_Required task_
Pull out every line of the records that contains the string "qSketchRegion", and list those lines.

☆ ☆ ☆ ☆ ☆ ☆ ☆

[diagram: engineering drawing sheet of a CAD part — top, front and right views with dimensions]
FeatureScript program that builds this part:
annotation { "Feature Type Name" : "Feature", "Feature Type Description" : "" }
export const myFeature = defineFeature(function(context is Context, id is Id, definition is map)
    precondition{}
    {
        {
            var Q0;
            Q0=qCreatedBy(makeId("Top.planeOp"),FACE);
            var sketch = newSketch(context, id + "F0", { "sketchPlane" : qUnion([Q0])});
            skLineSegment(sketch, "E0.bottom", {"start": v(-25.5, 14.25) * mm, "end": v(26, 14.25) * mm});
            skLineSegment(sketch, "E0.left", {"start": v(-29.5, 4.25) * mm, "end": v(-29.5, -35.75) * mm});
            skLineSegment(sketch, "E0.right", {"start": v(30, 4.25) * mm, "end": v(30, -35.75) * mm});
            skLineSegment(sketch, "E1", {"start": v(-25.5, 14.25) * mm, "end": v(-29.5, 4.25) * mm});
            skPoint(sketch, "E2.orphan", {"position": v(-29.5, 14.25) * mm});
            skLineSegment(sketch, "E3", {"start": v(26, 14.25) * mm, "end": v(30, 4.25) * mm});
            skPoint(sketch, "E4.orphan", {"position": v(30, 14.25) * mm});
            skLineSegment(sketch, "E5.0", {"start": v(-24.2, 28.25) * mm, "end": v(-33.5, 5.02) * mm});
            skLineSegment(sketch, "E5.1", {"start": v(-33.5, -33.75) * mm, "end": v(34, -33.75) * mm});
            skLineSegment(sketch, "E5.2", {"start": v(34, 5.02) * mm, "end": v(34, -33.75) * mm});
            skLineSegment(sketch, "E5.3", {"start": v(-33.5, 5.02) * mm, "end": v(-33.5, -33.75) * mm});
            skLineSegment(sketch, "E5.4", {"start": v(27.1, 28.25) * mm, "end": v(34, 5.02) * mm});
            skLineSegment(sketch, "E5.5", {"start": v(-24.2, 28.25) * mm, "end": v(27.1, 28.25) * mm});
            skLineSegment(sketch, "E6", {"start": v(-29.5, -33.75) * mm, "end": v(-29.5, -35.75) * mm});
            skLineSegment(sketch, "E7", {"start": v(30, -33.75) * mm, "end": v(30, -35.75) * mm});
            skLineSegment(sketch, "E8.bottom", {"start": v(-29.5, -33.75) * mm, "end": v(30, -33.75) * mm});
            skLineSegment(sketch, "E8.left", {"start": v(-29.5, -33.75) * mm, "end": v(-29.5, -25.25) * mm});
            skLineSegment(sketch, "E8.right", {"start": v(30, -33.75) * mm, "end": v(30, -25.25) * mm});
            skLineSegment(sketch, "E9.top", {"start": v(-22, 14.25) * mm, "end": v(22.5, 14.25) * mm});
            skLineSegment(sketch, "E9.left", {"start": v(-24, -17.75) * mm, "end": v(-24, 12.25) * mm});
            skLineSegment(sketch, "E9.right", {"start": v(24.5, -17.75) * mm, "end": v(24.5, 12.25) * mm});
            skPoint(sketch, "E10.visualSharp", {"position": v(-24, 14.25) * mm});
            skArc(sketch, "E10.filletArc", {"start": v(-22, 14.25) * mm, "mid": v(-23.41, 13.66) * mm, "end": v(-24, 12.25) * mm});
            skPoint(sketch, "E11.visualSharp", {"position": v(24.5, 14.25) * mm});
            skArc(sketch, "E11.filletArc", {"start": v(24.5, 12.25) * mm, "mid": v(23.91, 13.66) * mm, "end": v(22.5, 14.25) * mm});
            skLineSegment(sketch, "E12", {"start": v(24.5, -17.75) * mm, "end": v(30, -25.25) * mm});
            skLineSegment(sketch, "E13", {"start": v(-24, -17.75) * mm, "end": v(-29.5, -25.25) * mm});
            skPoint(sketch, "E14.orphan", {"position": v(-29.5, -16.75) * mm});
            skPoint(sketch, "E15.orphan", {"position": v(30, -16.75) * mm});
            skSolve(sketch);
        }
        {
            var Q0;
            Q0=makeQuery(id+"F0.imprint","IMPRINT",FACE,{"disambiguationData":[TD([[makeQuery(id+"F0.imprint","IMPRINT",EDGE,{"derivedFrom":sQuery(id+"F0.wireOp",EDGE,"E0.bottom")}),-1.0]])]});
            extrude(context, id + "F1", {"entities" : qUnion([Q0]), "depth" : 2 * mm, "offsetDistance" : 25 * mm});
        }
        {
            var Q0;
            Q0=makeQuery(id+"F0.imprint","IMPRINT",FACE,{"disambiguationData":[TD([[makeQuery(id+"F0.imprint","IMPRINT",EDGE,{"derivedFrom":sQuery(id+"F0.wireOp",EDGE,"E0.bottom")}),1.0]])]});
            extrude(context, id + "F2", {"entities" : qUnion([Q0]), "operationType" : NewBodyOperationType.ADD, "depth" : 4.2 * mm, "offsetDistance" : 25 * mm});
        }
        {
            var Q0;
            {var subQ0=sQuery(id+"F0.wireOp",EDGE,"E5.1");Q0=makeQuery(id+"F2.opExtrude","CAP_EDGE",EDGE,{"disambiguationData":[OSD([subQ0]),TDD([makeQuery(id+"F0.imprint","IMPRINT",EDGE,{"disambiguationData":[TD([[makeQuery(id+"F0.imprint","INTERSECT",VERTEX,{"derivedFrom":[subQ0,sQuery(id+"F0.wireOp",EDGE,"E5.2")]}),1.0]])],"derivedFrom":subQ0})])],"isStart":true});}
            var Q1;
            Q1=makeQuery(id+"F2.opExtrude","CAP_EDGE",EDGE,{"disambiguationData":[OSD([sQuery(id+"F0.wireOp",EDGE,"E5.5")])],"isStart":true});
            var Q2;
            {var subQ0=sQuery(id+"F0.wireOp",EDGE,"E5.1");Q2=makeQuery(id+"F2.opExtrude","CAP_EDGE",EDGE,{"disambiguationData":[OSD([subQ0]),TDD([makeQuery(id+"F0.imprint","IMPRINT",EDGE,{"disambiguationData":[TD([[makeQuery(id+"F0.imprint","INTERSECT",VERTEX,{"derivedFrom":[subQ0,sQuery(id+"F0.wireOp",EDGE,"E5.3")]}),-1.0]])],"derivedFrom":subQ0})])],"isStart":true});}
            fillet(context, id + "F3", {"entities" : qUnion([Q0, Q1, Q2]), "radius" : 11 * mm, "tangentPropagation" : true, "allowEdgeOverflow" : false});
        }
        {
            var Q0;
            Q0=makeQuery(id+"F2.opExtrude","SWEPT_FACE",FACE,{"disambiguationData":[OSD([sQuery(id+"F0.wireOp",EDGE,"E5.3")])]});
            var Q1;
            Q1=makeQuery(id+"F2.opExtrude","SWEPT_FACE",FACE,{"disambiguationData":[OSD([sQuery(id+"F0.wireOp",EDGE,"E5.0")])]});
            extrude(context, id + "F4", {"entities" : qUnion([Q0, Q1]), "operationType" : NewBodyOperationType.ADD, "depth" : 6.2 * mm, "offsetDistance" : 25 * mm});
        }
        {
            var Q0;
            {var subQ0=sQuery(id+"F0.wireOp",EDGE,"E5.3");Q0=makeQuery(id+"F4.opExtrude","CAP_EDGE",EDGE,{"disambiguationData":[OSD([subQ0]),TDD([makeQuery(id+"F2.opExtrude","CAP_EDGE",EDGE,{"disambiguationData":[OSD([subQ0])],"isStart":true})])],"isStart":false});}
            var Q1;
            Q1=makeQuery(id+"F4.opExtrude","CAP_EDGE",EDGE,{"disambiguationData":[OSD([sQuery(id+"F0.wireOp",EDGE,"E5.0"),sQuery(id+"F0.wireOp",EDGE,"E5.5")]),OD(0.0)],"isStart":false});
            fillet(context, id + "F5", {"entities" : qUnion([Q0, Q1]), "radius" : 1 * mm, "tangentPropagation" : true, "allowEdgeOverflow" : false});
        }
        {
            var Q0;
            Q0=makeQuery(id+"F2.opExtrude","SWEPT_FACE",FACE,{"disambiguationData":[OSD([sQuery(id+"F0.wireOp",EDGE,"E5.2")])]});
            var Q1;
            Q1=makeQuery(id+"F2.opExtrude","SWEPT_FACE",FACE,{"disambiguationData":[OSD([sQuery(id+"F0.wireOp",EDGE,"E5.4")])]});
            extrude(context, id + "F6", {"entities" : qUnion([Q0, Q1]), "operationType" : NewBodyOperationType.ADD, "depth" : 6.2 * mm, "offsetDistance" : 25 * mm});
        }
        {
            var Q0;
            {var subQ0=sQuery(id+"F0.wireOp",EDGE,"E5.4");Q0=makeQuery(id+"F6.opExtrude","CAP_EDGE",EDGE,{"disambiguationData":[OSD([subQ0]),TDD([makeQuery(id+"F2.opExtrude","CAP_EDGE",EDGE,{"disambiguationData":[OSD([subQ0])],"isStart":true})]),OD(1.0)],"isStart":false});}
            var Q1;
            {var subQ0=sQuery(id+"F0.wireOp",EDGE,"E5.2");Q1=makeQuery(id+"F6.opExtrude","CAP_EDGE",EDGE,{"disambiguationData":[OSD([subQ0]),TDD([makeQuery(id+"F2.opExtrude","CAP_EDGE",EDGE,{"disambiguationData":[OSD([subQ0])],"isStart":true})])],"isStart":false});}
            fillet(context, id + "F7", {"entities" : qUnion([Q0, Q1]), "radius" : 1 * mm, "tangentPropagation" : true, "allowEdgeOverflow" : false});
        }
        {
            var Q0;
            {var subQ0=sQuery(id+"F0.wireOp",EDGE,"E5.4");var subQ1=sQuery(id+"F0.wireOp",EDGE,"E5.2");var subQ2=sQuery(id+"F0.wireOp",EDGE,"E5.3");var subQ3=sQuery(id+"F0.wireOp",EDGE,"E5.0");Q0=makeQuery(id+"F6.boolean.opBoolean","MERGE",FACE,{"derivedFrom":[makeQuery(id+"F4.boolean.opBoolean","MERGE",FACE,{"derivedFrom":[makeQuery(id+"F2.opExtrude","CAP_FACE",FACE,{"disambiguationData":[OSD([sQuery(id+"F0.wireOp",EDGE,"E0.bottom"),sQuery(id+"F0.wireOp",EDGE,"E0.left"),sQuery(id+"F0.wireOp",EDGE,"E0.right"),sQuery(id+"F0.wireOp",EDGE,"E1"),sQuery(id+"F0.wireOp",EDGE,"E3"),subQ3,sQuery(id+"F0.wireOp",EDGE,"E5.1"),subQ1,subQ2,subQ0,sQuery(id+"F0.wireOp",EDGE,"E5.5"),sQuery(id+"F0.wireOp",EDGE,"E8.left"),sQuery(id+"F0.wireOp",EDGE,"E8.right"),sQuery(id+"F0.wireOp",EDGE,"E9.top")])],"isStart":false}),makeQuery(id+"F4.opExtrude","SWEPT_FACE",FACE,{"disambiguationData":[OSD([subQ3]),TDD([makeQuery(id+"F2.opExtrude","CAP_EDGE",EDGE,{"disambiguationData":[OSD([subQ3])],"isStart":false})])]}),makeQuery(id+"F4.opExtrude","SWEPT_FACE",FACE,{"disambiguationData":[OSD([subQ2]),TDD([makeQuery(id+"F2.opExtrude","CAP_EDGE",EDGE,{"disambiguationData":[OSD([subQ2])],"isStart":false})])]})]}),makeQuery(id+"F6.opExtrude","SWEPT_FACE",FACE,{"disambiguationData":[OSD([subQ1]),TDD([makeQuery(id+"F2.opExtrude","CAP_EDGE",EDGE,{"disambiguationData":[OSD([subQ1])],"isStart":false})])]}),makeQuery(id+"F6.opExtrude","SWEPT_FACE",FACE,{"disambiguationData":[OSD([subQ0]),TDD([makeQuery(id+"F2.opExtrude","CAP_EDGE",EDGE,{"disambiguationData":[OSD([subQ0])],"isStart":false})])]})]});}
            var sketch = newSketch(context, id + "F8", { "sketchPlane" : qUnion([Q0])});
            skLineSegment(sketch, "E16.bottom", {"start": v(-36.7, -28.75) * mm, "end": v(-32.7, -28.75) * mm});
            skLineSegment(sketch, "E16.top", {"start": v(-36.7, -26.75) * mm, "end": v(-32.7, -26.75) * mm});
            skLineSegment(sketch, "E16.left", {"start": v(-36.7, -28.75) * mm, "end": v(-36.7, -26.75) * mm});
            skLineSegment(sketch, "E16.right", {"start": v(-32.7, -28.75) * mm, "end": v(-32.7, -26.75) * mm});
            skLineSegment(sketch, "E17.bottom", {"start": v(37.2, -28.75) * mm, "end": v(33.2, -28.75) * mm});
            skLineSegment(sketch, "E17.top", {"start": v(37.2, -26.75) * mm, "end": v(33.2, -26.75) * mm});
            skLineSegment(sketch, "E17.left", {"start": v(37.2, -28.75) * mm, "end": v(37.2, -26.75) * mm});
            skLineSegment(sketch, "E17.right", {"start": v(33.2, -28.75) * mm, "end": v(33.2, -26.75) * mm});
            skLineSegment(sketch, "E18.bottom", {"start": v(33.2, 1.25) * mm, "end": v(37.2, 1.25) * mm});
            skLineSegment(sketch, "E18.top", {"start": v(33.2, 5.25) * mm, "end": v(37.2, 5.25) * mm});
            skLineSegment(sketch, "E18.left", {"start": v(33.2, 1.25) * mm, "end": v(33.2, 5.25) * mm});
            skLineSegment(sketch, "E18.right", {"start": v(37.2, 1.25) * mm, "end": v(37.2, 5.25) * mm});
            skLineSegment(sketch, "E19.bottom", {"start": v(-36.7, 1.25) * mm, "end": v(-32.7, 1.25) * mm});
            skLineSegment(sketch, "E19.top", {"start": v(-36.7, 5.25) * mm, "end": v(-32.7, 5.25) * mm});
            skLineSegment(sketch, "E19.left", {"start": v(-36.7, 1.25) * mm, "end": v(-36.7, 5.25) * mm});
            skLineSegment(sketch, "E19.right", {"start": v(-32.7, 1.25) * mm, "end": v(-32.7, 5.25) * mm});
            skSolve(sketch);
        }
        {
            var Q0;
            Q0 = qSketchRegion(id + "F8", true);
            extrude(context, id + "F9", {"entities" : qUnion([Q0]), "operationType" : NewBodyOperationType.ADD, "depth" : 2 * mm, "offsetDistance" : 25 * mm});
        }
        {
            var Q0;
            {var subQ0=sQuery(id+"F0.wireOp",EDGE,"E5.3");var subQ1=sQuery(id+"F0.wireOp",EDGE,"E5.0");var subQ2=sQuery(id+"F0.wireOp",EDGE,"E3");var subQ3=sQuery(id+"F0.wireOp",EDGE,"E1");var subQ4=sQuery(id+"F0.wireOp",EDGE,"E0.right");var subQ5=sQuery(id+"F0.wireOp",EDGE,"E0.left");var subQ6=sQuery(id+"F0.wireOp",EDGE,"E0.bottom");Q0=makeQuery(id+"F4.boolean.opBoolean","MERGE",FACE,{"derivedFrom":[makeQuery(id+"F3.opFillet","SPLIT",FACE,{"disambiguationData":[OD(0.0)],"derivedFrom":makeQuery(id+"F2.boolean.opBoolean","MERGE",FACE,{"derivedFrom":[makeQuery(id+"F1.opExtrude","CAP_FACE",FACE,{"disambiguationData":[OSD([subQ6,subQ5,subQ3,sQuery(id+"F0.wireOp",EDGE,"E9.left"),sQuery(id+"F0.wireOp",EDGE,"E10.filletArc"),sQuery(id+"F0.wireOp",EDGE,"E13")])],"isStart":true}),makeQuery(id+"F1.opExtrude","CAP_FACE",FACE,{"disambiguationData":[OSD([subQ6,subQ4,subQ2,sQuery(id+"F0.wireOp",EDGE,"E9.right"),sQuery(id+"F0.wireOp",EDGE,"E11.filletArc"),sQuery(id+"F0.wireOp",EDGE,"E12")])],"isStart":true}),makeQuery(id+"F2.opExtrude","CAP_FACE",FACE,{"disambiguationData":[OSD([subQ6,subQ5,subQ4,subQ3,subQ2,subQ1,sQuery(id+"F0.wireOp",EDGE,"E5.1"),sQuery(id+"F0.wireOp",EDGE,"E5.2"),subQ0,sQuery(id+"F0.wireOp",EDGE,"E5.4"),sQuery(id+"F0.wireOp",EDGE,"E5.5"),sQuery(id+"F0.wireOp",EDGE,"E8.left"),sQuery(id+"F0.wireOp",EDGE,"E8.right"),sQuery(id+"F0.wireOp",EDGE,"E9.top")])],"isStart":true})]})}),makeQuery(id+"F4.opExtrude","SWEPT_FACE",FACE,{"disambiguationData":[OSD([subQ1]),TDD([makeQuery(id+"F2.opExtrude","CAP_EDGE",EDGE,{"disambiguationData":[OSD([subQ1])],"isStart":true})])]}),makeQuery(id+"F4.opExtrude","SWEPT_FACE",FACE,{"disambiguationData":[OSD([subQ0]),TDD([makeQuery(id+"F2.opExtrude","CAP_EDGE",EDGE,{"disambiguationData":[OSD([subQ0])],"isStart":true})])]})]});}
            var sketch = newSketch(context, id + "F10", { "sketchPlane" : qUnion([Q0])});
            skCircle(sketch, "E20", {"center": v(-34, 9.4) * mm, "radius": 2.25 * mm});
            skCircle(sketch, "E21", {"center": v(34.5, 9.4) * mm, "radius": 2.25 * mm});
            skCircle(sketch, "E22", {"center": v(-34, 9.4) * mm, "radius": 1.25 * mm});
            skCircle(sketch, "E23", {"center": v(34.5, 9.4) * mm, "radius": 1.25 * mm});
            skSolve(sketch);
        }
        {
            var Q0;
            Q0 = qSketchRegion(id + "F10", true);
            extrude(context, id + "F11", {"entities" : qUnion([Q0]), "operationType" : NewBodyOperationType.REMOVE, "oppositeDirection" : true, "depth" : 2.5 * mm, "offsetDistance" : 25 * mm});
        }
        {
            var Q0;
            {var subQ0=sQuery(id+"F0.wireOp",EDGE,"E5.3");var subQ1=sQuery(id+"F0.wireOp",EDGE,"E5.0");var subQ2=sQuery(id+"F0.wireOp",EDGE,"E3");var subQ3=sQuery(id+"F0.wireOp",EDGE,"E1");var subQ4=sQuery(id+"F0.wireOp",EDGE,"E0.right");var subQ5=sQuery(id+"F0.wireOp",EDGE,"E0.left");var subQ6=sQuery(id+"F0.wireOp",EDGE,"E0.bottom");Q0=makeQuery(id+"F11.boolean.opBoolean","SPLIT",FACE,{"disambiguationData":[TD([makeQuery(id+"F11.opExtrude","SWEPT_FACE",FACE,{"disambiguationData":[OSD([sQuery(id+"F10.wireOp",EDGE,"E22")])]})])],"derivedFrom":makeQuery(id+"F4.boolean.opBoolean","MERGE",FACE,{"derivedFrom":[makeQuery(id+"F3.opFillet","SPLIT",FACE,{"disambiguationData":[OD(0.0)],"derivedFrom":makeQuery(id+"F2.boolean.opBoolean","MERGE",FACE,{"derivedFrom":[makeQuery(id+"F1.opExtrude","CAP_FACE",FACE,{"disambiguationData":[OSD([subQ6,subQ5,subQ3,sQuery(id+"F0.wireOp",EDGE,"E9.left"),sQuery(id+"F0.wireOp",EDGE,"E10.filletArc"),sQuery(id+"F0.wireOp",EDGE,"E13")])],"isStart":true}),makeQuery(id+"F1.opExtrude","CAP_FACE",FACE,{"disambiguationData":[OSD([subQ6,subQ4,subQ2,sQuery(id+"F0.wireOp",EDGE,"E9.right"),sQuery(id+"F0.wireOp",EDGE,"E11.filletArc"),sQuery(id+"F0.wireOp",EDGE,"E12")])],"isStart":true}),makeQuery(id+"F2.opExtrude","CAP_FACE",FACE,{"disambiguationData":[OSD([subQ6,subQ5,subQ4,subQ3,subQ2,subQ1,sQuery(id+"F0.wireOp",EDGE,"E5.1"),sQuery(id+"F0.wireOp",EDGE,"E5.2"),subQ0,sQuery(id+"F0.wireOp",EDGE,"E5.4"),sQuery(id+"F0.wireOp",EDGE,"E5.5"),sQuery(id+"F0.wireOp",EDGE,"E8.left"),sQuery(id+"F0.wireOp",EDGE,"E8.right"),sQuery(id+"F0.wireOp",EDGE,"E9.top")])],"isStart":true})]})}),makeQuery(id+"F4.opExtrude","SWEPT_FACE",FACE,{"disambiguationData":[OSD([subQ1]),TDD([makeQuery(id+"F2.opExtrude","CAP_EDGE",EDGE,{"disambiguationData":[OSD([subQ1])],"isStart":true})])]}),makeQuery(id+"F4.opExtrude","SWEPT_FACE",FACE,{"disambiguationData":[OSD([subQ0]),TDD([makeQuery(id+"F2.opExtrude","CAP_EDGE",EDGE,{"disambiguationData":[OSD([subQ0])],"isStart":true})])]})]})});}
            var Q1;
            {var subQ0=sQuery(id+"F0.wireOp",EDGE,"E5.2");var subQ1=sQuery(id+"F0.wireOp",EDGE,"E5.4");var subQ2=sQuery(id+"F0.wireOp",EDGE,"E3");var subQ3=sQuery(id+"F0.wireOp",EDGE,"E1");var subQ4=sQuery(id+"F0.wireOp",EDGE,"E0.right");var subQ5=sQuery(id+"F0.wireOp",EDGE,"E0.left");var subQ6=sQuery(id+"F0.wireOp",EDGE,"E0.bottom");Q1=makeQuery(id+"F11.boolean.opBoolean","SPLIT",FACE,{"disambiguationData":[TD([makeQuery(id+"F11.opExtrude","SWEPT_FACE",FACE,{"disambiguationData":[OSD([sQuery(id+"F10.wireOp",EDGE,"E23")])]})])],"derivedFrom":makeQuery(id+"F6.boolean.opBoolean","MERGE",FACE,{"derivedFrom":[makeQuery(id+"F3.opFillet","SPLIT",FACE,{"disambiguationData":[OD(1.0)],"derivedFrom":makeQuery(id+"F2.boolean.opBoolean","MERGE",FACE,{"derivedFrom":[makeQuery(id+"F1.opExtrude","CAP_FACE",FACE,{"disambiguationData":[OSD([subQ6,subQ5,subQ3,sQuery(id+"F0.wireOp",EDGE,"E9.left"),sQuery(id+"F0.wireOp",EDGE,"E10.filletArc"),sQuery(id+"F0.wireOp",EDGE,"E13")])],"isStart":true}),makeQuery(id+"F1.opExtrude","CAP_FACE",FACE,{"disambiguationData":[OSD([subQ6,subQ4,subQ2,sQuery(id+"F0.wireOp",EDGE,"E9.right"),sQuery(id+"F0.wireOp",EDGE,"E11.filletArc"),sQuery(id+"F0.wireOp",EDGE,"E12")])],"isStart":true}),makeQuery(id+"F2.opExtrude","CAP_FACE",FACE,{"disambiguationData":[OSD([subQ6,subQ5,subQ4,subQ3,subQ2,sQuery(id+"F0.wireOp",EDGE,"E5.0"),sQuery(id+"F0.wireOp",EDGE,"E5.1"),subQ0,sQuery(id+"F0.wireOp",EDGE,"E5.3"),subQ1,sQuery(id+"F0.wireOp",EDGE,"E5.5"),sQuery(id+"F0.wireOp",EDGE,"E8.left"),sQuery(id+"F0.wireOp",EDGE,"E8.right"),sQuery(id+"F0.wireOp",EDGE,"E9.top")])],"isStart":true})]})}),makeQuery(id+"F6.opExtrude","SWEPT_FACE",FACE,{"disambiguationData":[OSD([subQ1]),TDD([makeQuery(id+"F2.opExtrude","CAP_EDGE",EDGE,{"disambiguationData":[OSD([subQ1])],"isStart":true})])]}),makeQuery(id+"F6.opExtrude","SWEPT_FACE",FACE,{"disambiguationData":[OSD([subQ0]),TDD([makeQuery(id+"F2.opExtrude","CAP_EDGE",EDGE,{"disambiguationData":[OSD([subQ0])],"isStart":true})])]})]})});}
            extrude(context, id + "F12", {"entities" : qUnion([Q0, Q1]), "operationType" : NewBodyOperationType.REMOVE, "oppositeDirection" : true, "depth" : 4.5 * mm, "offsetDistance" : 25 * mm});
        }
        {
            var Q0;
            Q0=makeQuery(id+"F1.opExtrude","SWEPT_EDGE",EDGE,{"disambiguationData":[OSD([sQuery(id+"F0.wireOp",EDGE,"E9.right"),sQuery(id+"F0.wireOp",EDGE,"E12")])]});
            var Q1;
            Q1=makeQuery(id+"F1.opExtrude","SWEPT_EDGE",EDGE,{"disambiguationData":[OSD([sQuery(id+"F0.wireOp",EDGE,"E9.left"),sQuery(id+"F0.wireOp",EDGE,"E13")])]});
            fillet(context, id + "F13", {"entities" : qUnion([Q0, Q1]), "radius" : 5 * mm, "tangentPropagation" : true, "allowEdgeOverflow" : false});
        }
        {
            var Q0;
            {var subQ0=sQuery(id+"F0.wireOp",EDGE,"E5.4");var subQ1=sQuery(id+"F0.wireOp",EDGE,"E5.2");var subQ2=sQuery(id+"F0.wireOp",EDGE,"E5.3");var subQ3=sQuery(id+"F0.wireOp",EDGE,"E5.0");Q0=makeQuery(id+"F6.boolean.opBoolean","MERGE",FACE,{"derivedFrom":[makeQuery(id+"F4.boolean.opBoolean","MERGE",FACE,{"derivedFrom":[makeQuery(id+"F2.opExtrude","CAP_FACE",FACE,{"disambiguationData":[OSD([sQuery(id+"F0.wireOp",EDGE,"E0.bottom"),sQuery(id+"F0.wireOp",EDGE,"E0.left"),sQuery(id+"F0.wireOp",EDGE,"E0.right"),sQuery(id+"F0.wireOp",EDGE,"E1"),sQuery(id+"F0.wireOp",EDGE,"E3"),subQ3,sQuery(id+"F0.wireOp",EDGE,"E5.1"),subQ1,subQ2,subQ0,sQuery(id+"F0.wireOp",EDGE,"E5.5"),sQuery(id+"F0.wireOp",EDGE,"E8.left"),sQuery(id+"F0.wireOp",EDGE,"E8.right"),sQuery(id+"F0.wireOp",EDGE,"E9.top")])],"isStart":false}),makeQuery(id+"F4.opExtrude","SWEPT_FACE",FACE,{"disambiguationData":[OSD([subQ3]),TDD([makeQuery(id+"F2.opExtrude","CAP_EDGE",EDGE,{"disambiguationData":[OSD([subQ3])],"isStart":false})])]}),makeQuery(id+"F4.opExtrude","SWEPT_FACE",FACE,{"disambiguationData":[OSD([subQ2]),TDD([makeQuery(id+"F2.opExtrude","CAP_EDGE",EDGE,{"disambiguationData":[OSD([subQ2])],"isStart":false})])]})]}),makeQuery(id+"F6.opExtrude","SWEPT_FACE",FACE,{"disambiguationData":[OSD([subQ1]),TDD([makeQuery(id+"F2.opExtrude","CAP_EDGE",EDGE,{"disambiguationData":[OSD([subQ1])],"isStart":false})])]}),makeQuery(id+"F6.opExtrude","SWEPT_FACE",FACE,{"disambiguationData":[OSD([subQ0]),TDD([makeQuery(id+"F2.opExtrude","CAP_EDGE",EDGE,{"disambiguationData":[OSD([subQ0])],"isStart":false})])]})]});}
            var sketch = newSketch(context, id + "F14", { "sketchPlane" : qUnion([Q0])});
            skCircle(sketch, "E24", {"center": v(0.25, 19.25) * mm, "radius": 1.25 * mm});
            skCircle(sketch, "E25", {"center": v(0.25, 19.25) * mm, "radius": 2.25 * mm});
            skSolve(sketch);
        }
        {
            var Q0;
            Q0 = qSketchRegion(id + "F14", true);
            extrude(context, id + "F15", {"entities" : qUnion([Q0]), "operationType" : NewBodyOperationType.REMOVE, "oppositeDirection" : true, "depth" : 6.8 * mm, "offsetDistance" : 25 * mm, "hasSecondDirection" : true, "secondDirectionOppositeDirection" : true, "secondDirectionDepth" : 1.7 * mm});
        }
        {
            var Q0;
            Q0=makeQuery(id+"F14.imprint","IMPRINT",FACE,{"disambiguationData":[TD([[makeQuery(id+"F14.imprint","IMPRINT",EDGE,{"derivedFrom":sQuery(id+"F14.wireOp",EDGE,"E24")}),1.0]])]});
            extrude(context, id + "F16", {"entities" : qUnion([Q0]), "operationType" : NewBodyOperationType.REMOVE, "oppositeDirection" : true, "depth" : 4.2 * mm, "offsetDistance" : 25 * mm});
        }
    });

☆ ☆ ☆ ☆ ☆ ☆ ☆

_Answer to the exercise_
            Q0 = qSketchRegion(id + "F8", true);
            Q0 = qSketchRegion(id + "F10", true);
            Q0 = qSketchRegion(id + "F14", true);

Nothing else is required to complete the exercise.